• [Directions for this task]: Return every record below exactly as given, images excluded.

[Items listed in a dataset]
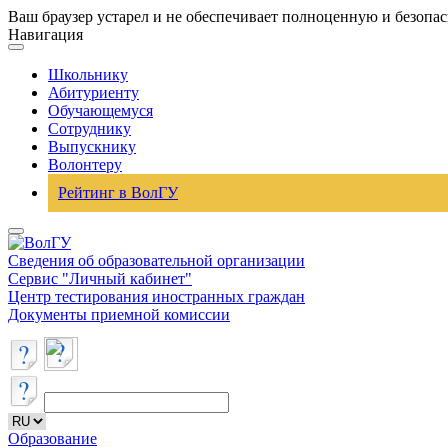
Ваш браузер устарел и не обеспечивает полноценную и безопа
Навигация
Школьнику
Абитуриенту
Обучающемуся
Сотруднику
Выпускнику
Волонтеру
Рейтинг в ВолГУ
Сведения об образовательной организации
Сервис "Личный кабинет"
Центр тестирования иностранных граждан
Документы приемной комиссии
Образование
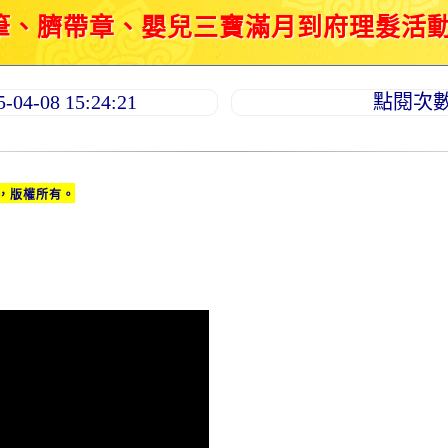
、臍帶章、嬰兒三寶滿月到府理髮活動紀錄 2
4-08 15:24:21
點閱次數：
，版權所有。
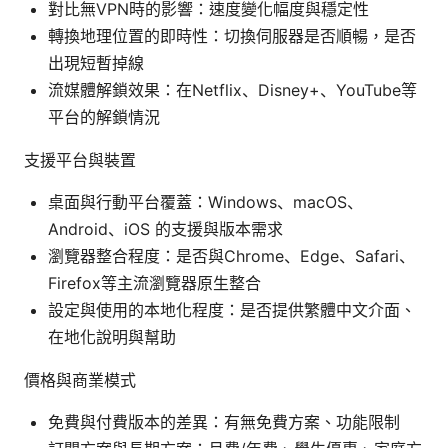
對比無VPN時的影響：速度變化幅度與穩定性
轉換地理位置的即時性：切換伺服器是否順暢，是否
出現短暫掉線
流媒體解鎖效果：在Netflix、Disney+、YouTube等
平台的解鎖情況
支援平台與裝置
桌面與行動平台覆蓋：Windows、macOS、
Android、iOS 的支援與版本需求
瀏覽器整合程度：是否與Chrome、Edge、Safari、
Firefox等主流瀏覽器原生整合
設定與使用的本地化程度：是否提供繁體中文介面、
在地化說明與幫助
價格與商業模式
免費與付費版本的差異：有無免費方案、功能限制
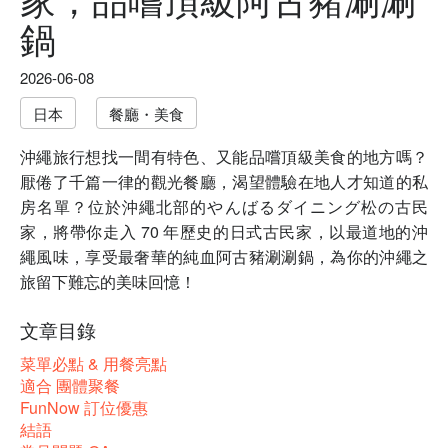
鍋
2026-06-08
日本
餐廳・美食
沖繩旅行想找一間有特色、又能品嚐頂級美食的地方嗎？
厭倦了千篇一律的觀光餐廳，渴望體驗在地人才知道的私
房名單？位於沖繩北部的やんばるダイニング松の古民
家，將帶你走入 70 年歷史的日式古民家，以最道地的沖
繩風味，享受最奢華的純血阿古豬涮涮鍋，為你的沖繩之
旅留下難忘的美味回憶！
文章目錄
菜單必點 & 用餐亮點
適合 團體聚餐
FunNow 訂位優惠
結語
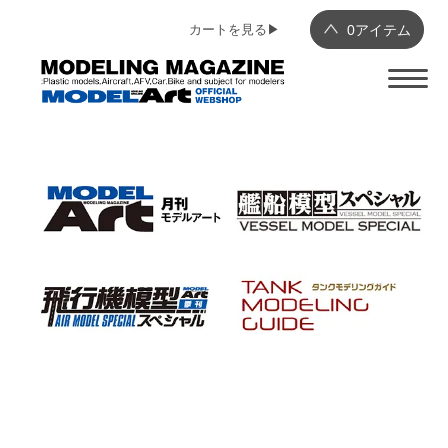
カートを見る▶︎
0
アイテム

• [Answer section]:
Ваш браузер устарел и не обеспечивает полноценную и безопа
Навигация
Школьнику
Абитуриенту
Обучающемуся
Сотруднику
Выпускнику
Волонтеру
Рейтинг в ВолГУ
Сведения об образовательной организации
Сервис "Личный кабинет"
Центр тестирования иностранных граждан
Документы приемной комиссии
Образование
、臍帶章、嬰兒三寶滿月到府理髮活動紀錄 2
4-08 15:24:21
點閱次數：
，版權所有。
對比無VPN時的影響：速度變化幅度與穩定性
轉換地理位置的即時性：切換伺服器是否順暢，是否
出現短暫掉線
流媒體解鎖效果：在Netflix、Disney+、YouTube等
平台的解鎖情況
支援平台與裝置
桌面與行動平台覆蓋：Windows、macOS、
Android、iOS 的支援與版本需求
瀏覽器整合程度：是否與Chrome、Edge、Safari、
Firefox等主流瀏覽器原生整合
設定與使用的本地化程度：是否提供繁體中文介面、
在地化說明與幫助
價格與商業模式
免費與付費版本的差異：有無免費方案、功能限制
鍋
2026-06-08
日本
餐廳・美食
沖繩旅行想找一間有特色、又能品嚐頂級美食的地方嗎？
厭倦了千篇一律的觀光餐廳，渴望體驗在地人才知道的私
房名單？位於沖繩北部的やんばるダイニング松の古民
家，將帶你走入 70 年歷史的日式古民家，以最道地的沖
繩風味，享受最奢華的純血阿古豬涮涮鍋，為你的沖繩之
旅留下難忘的美味回憶！
文章目錄
菜單必點 & 用餐亮點
適合 團體聚餐
FunNow 訂位優惠
結語
カートを見る▶︎
0
アイテム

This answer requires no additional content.